É importante o devido contexto: uma análise deste tipo permite antecipar funcionalidades que poderão vir a chegar, com base em código ainda em desenvolvimento. Não é uma confirmação oficial. A funcionalidade está oculta na app, pelo que ainda não é possível saber como será o processo de configuração nem quando — ou sequer se — será disponibilizada ao público. Historicamente, nem todo o código encontrado nestas análises acaba por chegar a uma versão final.

Atualmente, o Spotify permite iniciar sessão através de endereço de e-mail, número de telefone, Apple ID, conta Google ou conta Facebook. Nenhuma destas opções é uma passkey nativa do serviço — e é precisamente essa a lacuna que o novo código parece querer preencher.

O que são passkeys e porque são mais seguras

As passkeys são a evolução natural das palavras-passe. Em vez de obrigarem o utilizador a criar e memorizar códigos complexos, permitem entrar na conta usando aquilo que o dispositivo já usa para se desbloquear: a impressão digital, o reconhecimento facial ou o PIN do ecrã de bloqueio. Assentam nas normas FIDO2 e funcionam através de um par de chaves criptográficas — uma privada, que nunca sai do dispositivo, e uma pública, guardada no serviço.

A grande vantagem em termos de segurança é a resistência ao phishing. Como não existe uma palavra-passe para escrever, não há nada que o utilizador possa, sem querer, entregar num site falso. Mesmo que alguém seja enganado por uma página fraudulenta, não há credencial reutilizável para roubar. É esta propriedade que tem levado gigantes da tecnologia a adotar a tecnologia — como a Microsoft, que tornou as passkeys a predefinição no Entra ID e está a desligar os códigos por SMS.

Para um serviço com a dimensão do Spotify, que conta com centenas de milhões de contas em todo o mundo, a adoção de passkeys representaria um reforço significativo. Analistas chegaram a destacar a empresa como um dos grandes serviços globais que ainda ignorava esta transição — e a presença deste novo código sugere que o atraso pode estar prestes a ser corrigido.

O que muda para os utilizadores em Portugal

Se e quando a funcionalidade chegar, entrar na conta do Spotify passará a ser tão simples como desbloquear o telemóvel — e, ao mesmo tempo, mais seguro. Para os muitos utilizadores portugueses do serviço, a mudança mais palpável será deixar de depender de uma palavra-passe que pode ser reutilizada, adivinhada ou roubada numa campanha de phishing.

Até lá, a recomendação mantém-se: ativar a autenticação de dois fatores sempre que disponível, não reutilizar a mesma palavra-passe em vários serviços e recorrer a um gestor de palavras-passe. E, quando a opção de passkey surgir nas definições da conta, vale a pena adotá-la — é das formas mais eficazes de proteger uma conta contra o roubo de credenciais.

O motivo para esta transição não é apenas conveniência: é o tipo de ameaça que hoje ronda as palavras-passe. Vimos recentemente como o malware ClickLock chegou a prender utilizadores de Mac numa janela falsa até estes revelarem a sua palavra-passe — um ataque que simplesmente não funciona contra uma passkey, porque não há nada para escrever ou revelar.

Perguntas frequentes

O Spotify já suporta passkeys?

Não.

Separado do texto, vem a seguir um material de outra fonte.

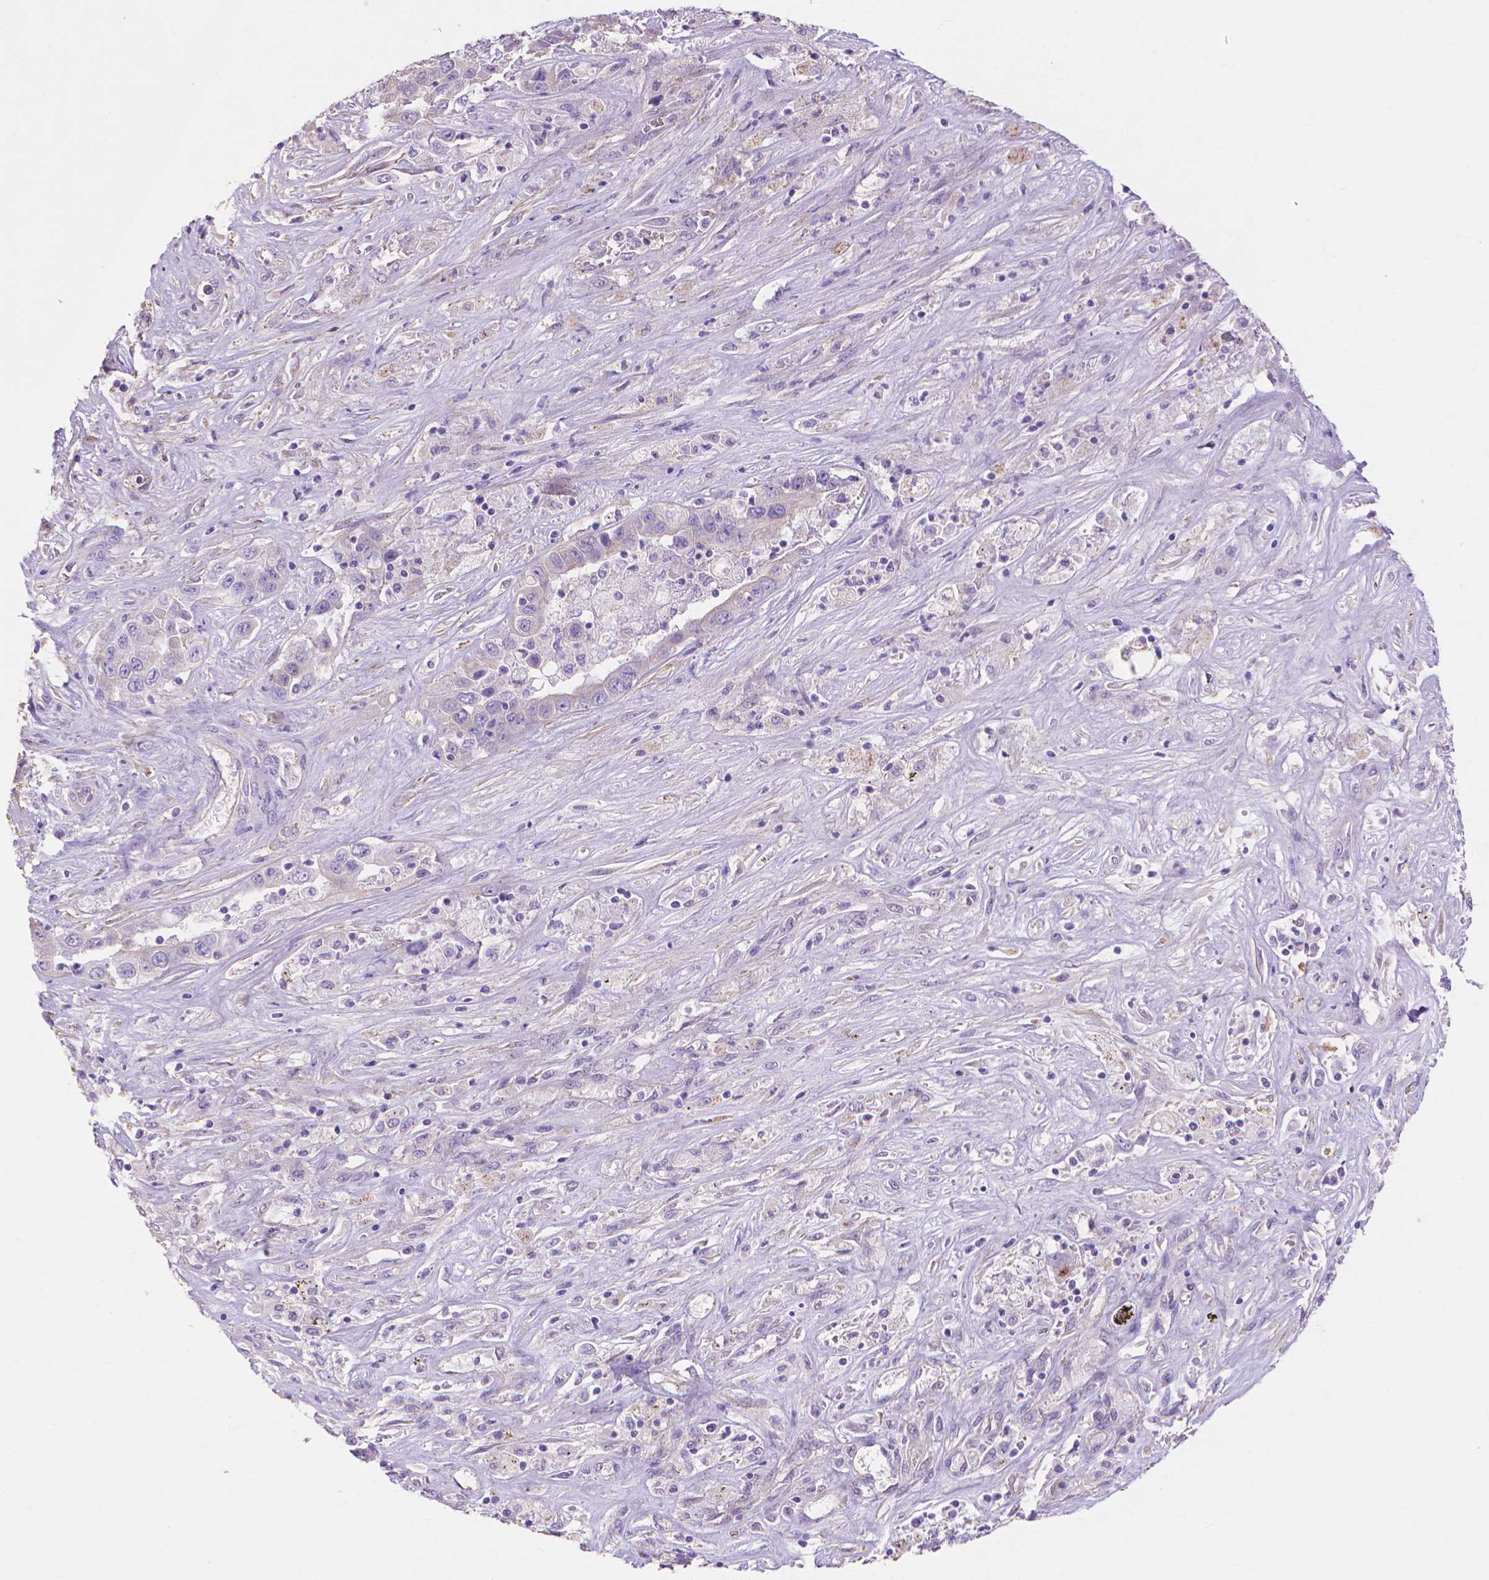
{"staining": {"intensity": "negative", "quantity": "none", "location": "none"}, "tissue": "liver cancer", "cell_type": "Tumor cells", "image_type": "cancer", "snomed": [{"axis": "morphology", "description": "Cholangiocarcinoma"}, {"axis": "topography", "description": "Liver"}], "caption": "The micrograph shows no significant staining in tumor cells of liver cancer (cholangiocarcinoma).", "gene": "MBLAC1", "patient": {"sex": "female", "age": 52}}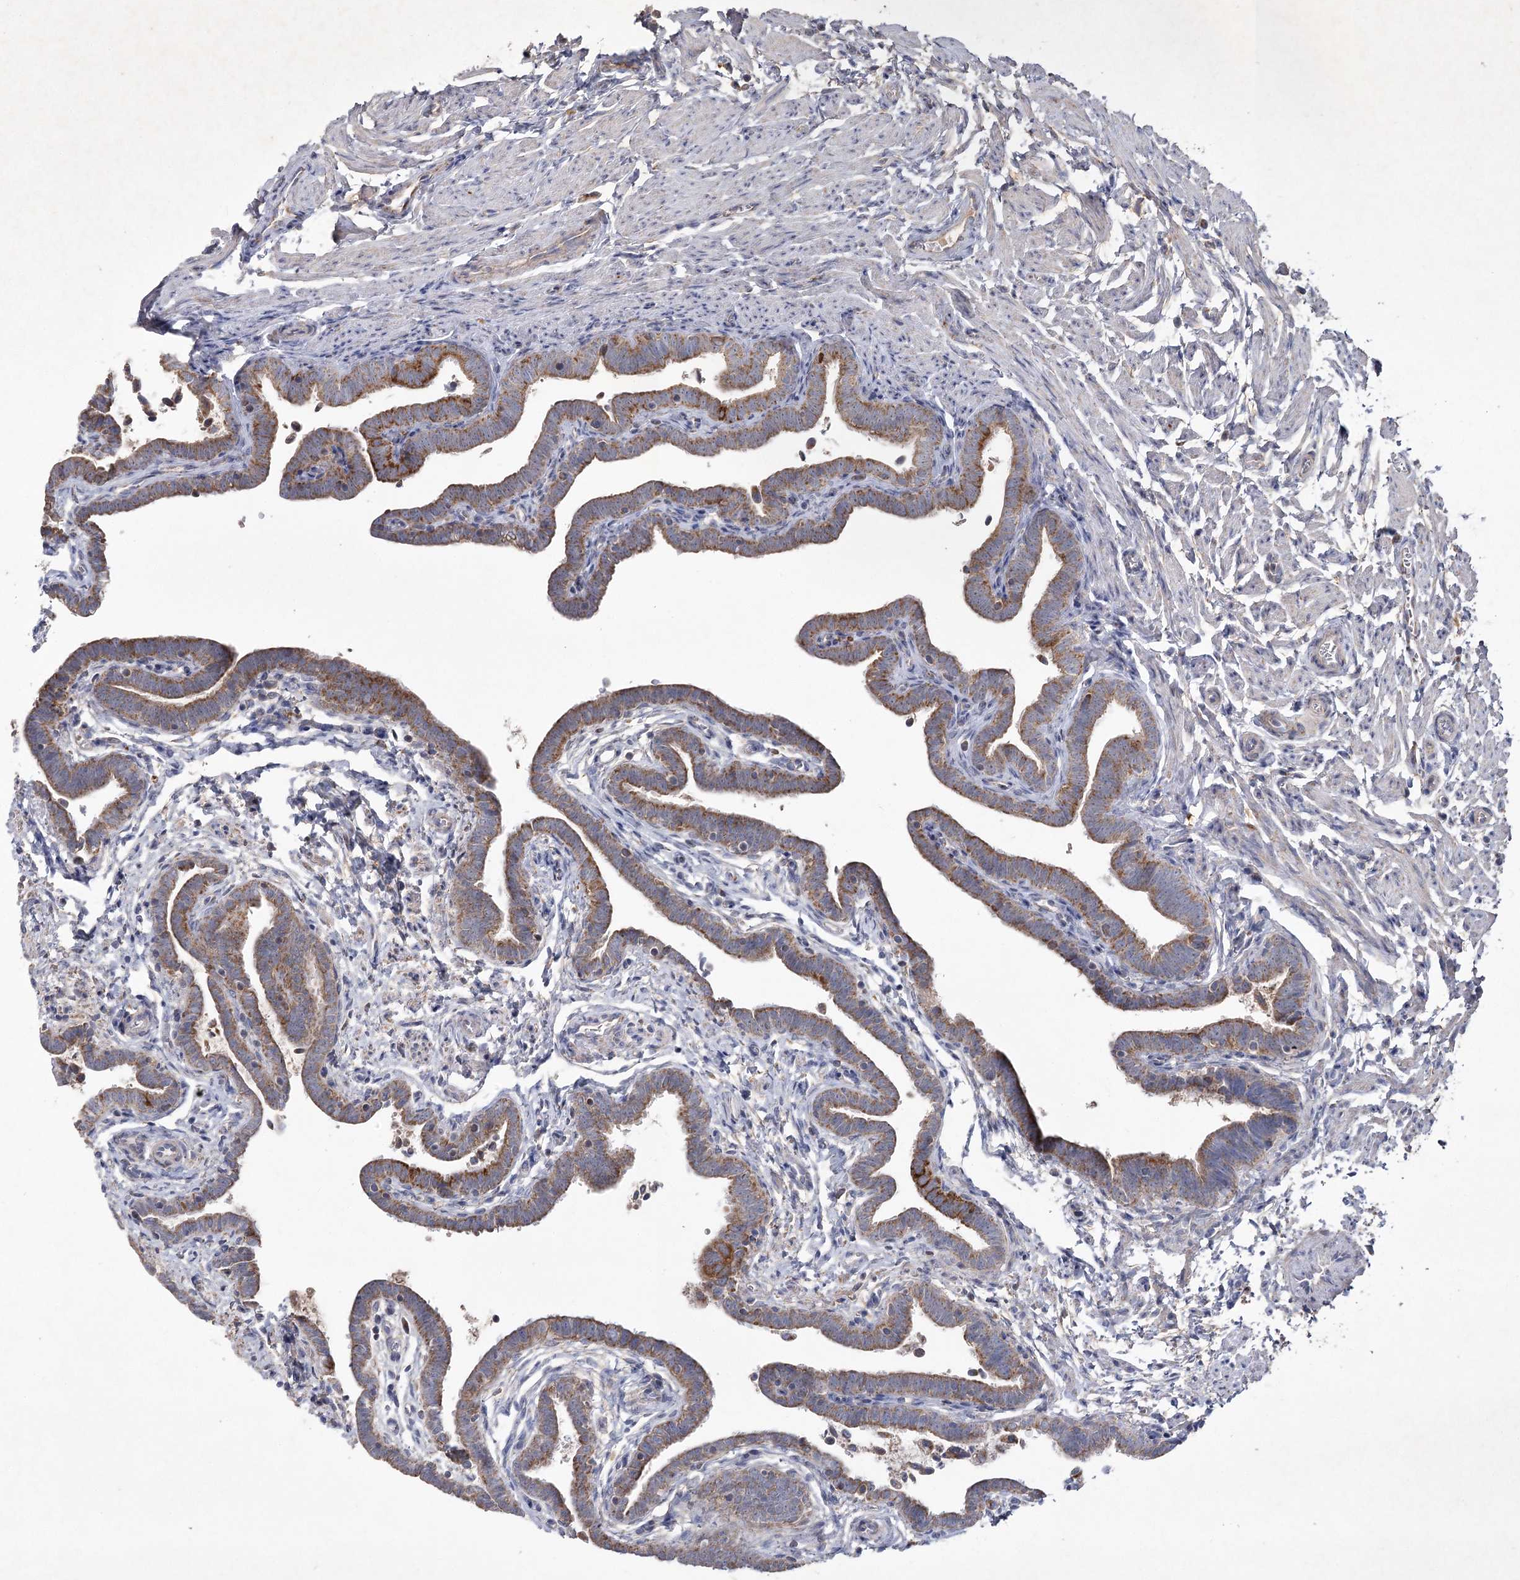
{"staining": {"intensity": "moderate", "quantity": ">75%", "location": "cytoplasmic/membranous"}, "tissue": "fallopian tube", "cell_type": "Glandular cells", "image_type": "normal", "snomed": [{"axis": "morphology", "description": "Normal tissue, NOS"}, {"axis": "topography", "description": "Fallopian tube"}], "caption": "Normal fallopian tube was stained to show a protein in brown. There is medium levels of moderate cytoplasmic/membranous expression in about >75% of glandular cells. Ihc stains the protein in brown and the nuclei are stained blue.", "gene": "MRPL44", "patient": {"sex": "female", "age": 36}}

Até ao momento, o Spotify permite iniciar sessão por e-mail e palavra-passe, número de telefone, Apple ID, Google ou Facebook. O suporte a passkeys foi apenas encontrado no código da aplicação para Android, o que indica que está em desenvolvimento — mas ainda não está disponível.

Quando é que as passkeys vão chegar ao Spotify?

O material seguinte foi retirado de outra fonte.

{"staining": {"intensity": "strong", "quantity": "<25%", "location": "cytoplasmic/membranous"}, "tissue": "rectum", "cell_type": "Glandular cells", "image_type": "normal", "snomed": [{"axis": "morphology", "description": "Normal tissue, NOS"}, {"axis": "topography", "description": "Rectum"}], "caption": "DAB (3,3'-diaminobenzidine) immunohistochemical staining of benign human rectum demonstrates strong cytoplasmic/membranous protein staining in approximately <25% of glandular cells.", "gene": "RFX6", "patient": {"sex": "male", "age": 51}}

Não há data oficial. A funcionalidade foi detetada através de um APK teardown, uma técnica que antecipa funcionalidades ainda não lançadas. O Spotify não confirmou publicamente nem o lançamento nem um calendário, e é possível que o código não chegue a uma versão final.

O que é uma passkey?

É um método de autenticação que substitui a palavra-passe pela biometria (impressão digital, rosto) ou pelo PIN do dispositivo. Baseia-se nas normas FIDO2 e é altamente resistente ao phishing, porque não existe uma palavra-passe que possa ser roubada ou introduzida num site falso.

Esta informação tem caráter noticioso e baseia-se na análise ao código da aplicação do Spotify para Android divulgada pela Android Authority.